Quando o Ben tinha 9 dias, fomos a uma consulta no posto de saúde (saímos do HU com várias consultas agendadas). Estávamos animados para saber o quanto ele tinha crescido e engordado nesses primeiros dias. Ele estava mamando tanto! E aí veio o balde de água fria: apesar de ter crescido 3 centímetros (media 55cm com 9 dias!), Ben tinha emagrecido 90 gramas desde a saída da maternidade (somando a perda de peso inicial, estava com 3,550 kg, 500g a menos que ao nascer).

O certo era ter engordado 20 gramas por dia, ou seja, pelo menos 140 gramas. Mas não, ele tinha perdido. A médica então solicitou que fôssemos pesá-lo a cada 7 dias, e se a perda de peso continuasse, ele deveria entrar com complemento. Ignorei essa parte do complemento, pois sempre soube que não seria necessário.

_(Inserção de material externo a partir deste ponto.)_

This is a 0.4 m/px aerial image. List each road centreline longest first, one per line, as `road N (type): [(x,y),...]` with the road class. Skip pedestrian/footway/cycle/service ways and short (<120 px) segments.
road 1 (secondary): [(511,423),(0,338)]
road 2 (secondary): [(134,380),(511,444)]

Mas a perda de peso ficou martelando na cabeça.

Bastou isso para que eu começasse a me dedicar mais às mamadas. Percebi que, por desespero, eu acabava trocando muito o seio ao dar de mamar, e isso impedia que ele chegasse ao leite gordo. Passei então a deixá-lo mais tempo em cada seio nas mamadas. Logo nos primeiros dias, ele já começou a fazer cocô com gruminhos, sinal de que estava alcançando o leite gordo. E assim continuou ao longo da semana. Até que ontem fomos ao posto para pesá-lo. E adivinhem: ganhou 500 gramas em 8 dias! É mole?

Comigo é assim, se eu não passar no teste, não deixo barato não, hehehe… coisas de uma mãe cdf!